Senza più contrapposizione tra pubblico e privato, ciascuna
impresa esige l’amministrazione e i suoi dispositivi (contabili, scritturali,
finanziari) perché il fare giunga a compiersi e a approdare alla riuscita. Dal
pubblico al privato si tesse l’amministrazione che trova la piega in ciascuna
cosa e la semplicità per giungere al privato, all’unicum del caso. Evitare
l’amministrazione è evitare il caso. Questa la questione amministrativa: come
le cose che si fanno si scrivono. L’imprenditore non ha tempo per intrattenersi
a criticare le lungaggini dell’amministrazione, a prendersela con gli
amministratori, a sottovalutare l’amministrazione della propria impresa.
L’impresa non può incontrare il pubblico senza
l’amministrazione: da qui l’importanza delle scritture contabili, dei
documenti, dei registri, degli archivi, che non si attengano all’idea che il
tempo finisca, ma annunciano il bilancio dell’avvenire.
I dispositivi amministrativi sono indispensabili per la
scrittura dell’impresa.
Questa scrittura non è il verbale del fatti, esige il
racconto, indispensabile per la riuscita. Per questo il tabù
dell’amministrazione, della scrittura del fare, è il tabù della riuscita, sotto
l’egida dell’idea di fine. Questo tabù interviene anche quando ci preoccupiamo
che le cose, per esempio i soldi o l’amore, finiscano, e ci chiediamo “Che ne
sarà di noi?”, “Che ne sarà di questo e di quello?”. Partire dall’idea di fine,
è già negare il pubblico, è già considerare le cose al di fuori del loro infinito,
è già pensare a salvarsi. Il pubblico è essenziale per la salute, altrimenti abbiamo
la salute pubblica, che è la salute contro il pubblico, è la salute confiscata dal
pubblico, è la salute governata dal cannibalismo sociale. Questo concetto di
salute è un concetto di fine del tempo: è un modo per salvarsi. Questa non è la
salute, è la salvezza: come mi salvo dal dolore? come mi salvo dal lutto? come mi
salvo dalla malattia? Ognuno si salvi come può. E questa è la negazione del pubblico.

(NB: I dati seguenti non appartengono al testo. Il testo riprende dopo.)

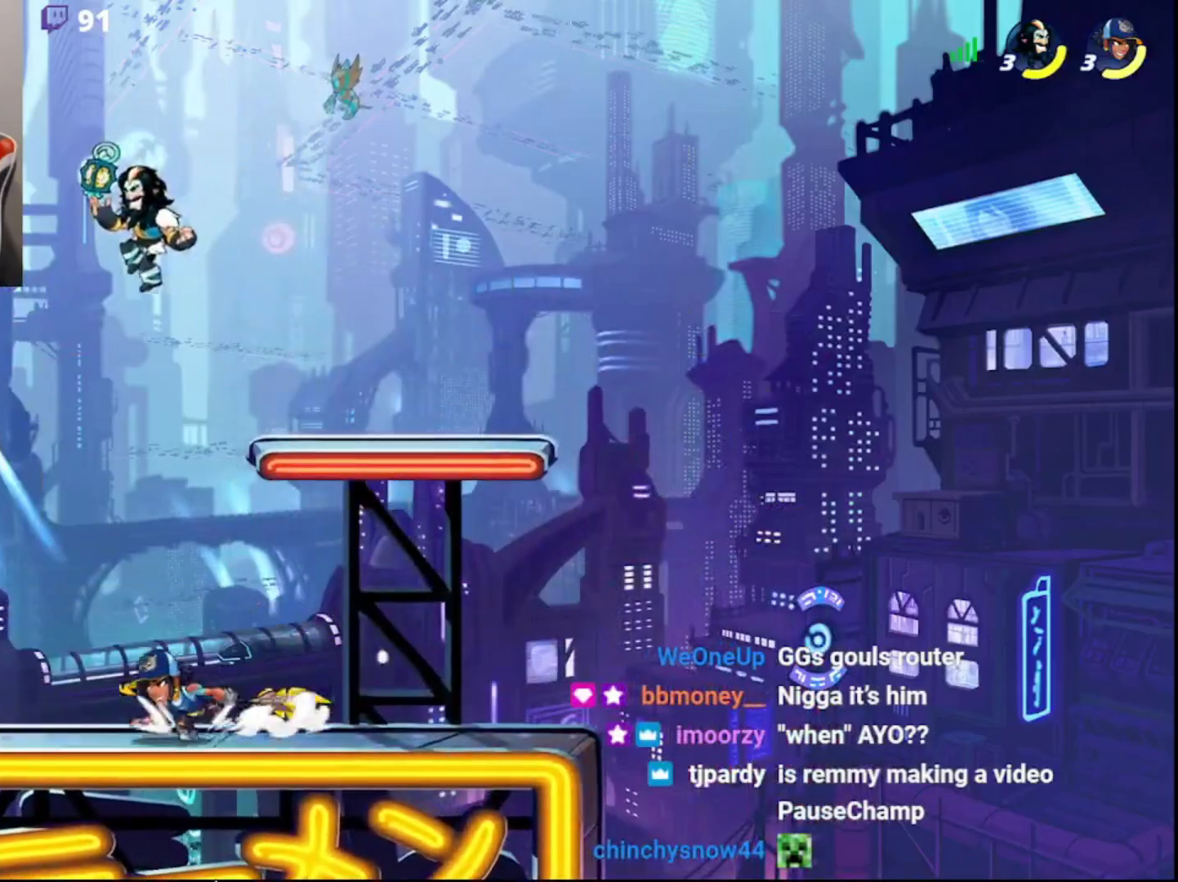
{"buttons": [], "left_stick": "left", "right_stick": "center", "events": [[33, "left_stick", "down-right"], [50, "L3", "down"], [217, "L3", "up"], [217, "left_stick", "right"], [250, "CIRCLE", "down"], [333, "left_stick", "up"], [350, "CIRCLE", "up"], [383, "left_stick", "left"]]}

Nessuna città fuori della parola, nessun pubblico fuori
della parola. Il pubblico è l’humus nel nostro racconto, nel nostro
progetto, nel nostro programma.
Nulla è escluso, rifiutato, proibito da questo humus,
che non oppone preclusioni, rifiuti, prevenzioni, precauzioni. Noi, voi, loro:
il pubblico, l’humus dell’impresa e della riuscita.